> [TEXT SECTION]:
<<<<

[Date Prev][Date Next][Thread Prev][Thread Next][Date Index][Thread Index]
Re: Separation of configuration and control - good or bad?
At 07:41 AM 5/15/2003, Larry Menten wrote:
It is somewhat difficult to figure out the transactions that
would occur without some examples or XML definitions.
IMO, the <edit-config> operation in the Enns draft should
be split into 3 operations: <create-config>, <edit-config>
and <delete-config>. (I know there's already a <delete-config>
but it's parameters and semantics need to be changed to align
with <edit-config>.)
There is value in having PDU-level and data-model level operations.
I'm not at all convinced this makes implementations easier,
smaller, faster, etc. Can you provide some examples that
demonstrate these improvements?
Andy
>Short form:
>
>In additions to the other issues I have expressed with the Enns spec,
>the model of configuration proposed in the Enns document
>separates configuration from control, resulting in:
>
>- more code in both the manager and agent
>- more processing expense for both the manager and agent
>- less robust management
>- less functionality
>- less intelligible transactions
>
>Long form:
>
>The specification proposed in the Enns document reflects a particular model
>for device management. The idea presented is that the configuration operations
>be modeled as direct modifications to a tree of configuration information.
>One acquires a subtree, locking the target configuration if robustness is desired,
>modifies the subtree to express the desired operation as a replacement, merging,
>or overlay of the target subtree and presents the resulting transaction to the target
>system. Examination of the contents of the transaction is not sufficient to understand
>what operations are to take place, but only what the target end-state of some aspect of
>the configuration is to be. Since the transaction operations are limited to replace, merge,
>and overlay, it is necessary to acquire the current state before expressing the operation
>and to lock the state of the target configuration between when the state is acquired and the
>modification performed. Also, since the representation of an operation such as delete depends
>upon the preceeding state of the subtree, the deletion of an element, such as an interface,
>will be expressed differently each time it is performed, reflecting the state of the tree before the
>operation.

>>>>

> [ASSIGNMENT 1]: Rewrite the part of the message that opens with the words containing "[Date Prev][Date Next][Thread" and closes with "demonstrate these improvements?", replacing "examples" with "samples".
> [ASSIGNMENT 2]:
Answer these questions about the message:
(a) At what time and on what date did Larry Menten write?
(b) Into which three operations should the <edit-config> operation be split?
(c) To which operations are the transaction operations limited?

(Saved data entries)
<<<<

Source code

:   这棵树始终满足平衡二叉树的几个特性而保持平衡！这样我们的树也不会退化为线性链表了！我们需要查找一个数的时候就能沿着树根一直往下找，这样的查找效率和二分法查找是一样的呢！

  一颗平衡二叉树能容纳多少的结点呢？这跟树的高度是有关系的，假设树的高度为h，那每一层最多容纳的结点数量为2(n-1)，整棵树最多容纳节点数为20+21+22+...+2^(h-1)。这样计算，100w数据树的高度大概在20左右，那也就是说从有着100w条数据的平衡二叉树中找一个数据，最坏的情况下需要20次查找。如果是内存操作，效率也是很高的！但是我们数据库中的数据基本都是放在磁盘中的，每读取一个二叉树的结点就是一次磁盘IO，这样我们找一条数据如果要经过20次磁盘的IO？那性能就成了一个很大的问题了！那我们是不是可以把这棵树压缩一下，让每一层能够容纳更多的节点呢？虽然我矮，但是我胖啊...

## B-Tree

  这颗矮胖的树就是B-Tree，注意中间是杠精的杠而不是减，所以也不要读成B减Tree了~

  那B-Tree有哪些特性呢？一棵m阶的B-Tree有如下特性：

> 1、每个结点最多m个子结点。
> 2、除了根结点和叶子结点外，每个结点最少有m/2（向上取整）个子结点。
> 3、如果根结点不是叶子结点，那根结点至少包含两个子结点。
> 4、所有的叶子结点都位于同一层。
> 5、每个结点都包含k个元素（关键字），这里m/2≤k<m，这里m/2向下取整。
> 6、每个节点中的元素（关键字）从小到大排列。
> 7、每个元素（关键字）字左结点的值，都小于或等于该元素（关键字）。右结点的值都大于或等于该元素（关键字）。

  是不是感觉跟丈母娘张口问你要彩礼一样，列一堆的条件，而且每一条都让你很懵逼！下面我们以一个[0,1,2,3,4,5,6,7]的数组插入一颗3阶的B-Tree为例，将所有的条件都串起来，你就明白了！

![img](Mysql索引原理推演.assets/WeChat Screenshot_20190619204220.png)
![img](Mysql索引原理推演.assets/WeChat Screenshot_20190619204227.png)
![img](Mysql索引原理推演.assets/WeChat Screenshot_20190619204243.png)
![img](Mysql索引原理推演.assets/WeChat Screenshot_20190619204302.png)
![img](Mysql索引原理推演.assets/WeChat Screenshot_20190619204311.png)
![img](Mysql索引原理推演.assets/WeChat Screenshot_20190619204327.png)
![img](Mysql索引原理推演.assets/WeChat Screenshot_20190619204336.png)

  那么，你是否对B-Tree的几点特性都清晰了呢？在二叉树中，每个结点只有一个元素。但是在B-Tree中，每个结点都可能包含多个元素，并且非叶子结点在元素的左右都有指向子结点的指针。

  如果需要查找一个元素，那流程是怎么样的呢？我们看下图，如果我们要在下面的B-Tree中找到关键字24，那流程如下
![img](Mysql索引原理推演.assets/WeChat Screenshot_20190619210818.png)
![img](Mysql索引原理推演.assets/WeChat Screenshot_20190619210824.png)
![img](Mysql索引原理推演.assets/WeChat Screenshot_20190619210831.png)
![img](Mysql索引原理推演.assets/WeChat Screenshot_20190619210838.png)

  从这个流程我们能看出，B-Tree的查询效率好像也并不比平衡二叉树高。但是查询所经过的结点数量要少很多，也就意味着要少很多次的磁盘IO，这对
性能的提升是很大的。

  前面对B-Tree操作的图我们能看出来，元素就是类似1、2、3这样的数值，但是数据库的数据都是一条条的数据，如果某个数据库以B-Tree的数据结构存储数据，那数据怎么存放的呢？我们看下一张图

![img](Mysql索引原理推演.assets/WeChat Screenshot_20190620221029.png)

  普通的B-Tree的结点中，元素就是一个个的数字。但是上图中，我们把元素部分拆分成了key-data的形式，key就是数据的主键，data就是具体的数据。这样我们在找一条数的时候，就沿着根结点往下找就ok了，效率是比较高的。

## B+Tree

>>>>

> [EXERCISE OUTPUT 1]:
[Date Prev][Date Next][Thread Prev][Thread Next][Date Index][Thread Index]
Re: Separation of configuration and control - good or bad?
At 07:41 AM 5/15/2003, Larry Menten wrote:
It is somewhat difficult to figure out the transactions that
would occur without some samples or XML definitions.
IMO, the <edit-config> operation in the Enns draft should
be split into 3 operations: <create-config>, <edit-config>
and <delete-config>. (I know there's already a <delete-config>
but it's parameters and semantics need to be changed to align
with <edit-config>.)
There is value in having PDU-level and data-model level operations.
I'm not at all convinced this makes implementations easier,
smaller, faster, etc. Can you provide some samples that
demonstrate these improvements?

> [EXERCISE OUTPUT 2]:
(a) At 07:41 AM on 5/15/2003.
(b) <create-config>, <edit-config> and <delete-config>.
(c) Replace, merge and overlay.